_Task requirements_.
Could you arrange the lines of every record below as a numbered list, leaving out the blank lines?

##########

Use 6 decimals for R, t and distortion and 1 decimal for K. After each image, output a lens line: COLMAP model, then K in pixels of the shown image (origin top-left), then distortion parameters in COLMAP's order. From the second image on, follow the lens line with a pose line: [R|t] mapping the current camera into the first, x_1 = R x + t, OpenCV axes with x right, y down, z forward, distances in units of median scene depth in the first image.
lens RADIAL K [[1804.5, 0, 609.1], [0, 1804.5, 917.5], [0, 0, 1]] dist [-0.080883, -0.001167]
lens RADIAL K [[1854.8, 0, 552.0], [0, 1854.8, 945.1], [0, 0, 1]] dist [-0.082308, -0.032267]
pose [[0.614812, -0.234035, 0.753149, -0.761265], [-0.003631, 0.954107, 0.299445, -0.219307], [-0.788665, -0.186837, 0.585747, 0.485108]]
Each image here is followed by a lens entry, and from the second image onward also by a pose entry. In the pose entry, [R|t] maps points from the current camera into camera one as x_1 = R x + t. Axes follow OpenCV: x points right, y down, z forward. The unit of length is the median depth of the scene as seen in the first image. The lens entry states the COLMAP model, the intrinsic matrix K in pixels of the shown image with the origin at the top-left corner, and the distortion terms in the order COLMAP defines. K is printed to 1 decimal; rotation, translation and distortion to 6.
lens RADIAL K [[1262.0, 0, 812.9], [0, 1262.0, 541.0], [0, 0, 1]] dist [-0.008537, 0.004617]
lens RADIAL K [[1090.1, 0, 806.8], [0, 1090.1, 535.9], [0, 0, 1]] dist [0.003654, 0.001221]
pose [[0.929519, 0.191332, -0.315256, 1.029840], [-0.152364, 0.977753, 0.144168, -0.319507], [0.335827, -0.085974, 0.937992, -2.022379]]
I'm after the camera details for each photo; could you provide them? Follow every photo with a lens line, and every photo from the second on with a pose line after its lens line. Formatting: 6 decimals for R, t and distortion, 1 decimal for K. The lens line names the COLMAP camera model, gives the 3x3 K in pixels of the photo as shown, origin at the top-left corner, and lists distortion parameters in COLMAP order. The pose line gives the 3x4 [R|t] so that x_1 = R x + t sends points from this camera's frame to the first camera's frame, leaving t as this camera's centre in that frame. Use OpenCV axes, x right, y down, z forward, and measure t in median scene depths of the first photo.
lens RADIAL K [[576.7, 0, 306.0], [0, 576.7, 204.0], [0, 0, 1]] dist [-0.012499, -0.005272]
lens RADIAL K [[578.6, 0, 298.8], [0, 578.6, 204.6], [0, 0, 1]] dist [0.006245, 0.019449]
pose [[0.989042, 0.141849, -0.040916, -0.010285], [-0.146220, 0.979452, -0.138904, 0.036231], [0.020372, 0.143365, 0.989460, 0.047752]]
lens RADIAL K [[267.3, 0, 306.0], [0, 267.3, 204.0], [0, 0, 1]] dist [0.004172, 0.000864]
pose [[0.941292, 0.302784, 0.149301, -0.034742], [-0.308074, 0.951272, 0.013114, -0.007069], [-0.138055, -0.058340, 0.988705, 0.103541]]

##########

_Result for this exercise_.
1. Use 6 decimals for R, t and distortion and 1 decimal for K. After each image, output a lens line: COLMAP model, then K in pixels of the shown image (origin top-left), then distortion parameters in COLMAP's order. From the second image on, follow the lens line with a pose line: [R|t] mapping the current camera into the first, x_1 = R x + t, OpenCV axes with x right, y down, z forward, distances in units of median scene depth in the first image.
2. lens RADIAL K [[1804.5, 0, 609.1], [0, 1804.5, 917.5], [0, 0, 1]] dist [-0.080883, -0.001167]
3. lens RADIAL K [[1854.8, 0, 552.0], [0, 1854.8, 945.1], [0, 0, 1]] dist [-0.082308, -0.032267]
4. pose [[0.614812, -0.234035, 0.753149, -0.761265], [-0.003631, 0.954107, 0.299445, -0.219307], [-0.788665, -0.186837, 0.585747, 0.485108]]
5. Each image here is followed by a lens entry, and from the second image onward also by a pose entry. In the pose entry, [R|t] maps points from the current camera into camera one as x_1 = R x + t. Axes follow OpenCV: x points right, y down, z forward. The unit of length is the median depth of the scene as seen in the first image. The lens entry states the COLMAP model, the intrinsic matrix K in pixels of the shown image with the origin at the top-left corner, and the distortion terms in the order COLMAP defines. K is printed to 1 decimal; rotation, translation and distortion to 6.
6. lens RADIAL K [[1262.0, 0, 812.9], [0, 1262.0, 541.0], [0, 0, 1]] dist [-0.008537, 0.004617]
7. lens RADIAL K [[1090.1, 0, 806.8], [0, 1090.1, 535.9], [0, 0, 1]] dist [0.003654, 0.001221]
8. pose [[0.929519, 0.191332, -0.315256, 1.029840], [-0.152364, 0.977753, 0.144168, -0.319507], [0.335827, -0.085974, 0.937992, -2.022379]]
9. I'm after the camera details for each photo; could you provide them? Follow every photo with a lens line, and every photo from the second on with a pose line after its lens line. Formatting: 6 decimals for R, t and distortion, 1 decimal for K. The lens line names the COLMAP camera model, gives the 3x3 K in pixels of the photo as shown, origin at the top-left corner, and lists distortion parameters in COLMAP order. The pose line gives the 3x4 [R|t] so that x_1 = R x + t sends points from this camera's frame to the first camera's frame, leaving t as this camera's centre in that frame. Use OpenCV axes, x right, y down, z forward, and measure t in median scene depths of the first photo.
10. lens RADIAL K [[576.7, 0, 306.0], [0, 576.7, 204.0], [0, 0, 1]] dist [-0.012499, -0.005272]
11. lens RADIAL K [[578.6, 0, 298.8], [0, 578.6, 204.6], [0, 0, 1]] dist [0.006245, 0.019449]
12. pose [[0.989042, 0.141849, -0.040916, -0.010285], [-0.146220, 0.979452, -0.138904, 0.036231], [0.020372, 0.143365, 0.989460, 0.047752]]
13. lens RADIAL K [[267.3, 0, 306.0], [0, 267.3, 204.0], [0, 0, 1]] dist [0.004172, 0.000864]
14. pose [[0.941292, 0.302784, 0.149301, -0.034742], [-0.308074, 0.951272, 0.013114, -0.007069], [-0.138055, -0.058340, 0.988705, 0.103541]]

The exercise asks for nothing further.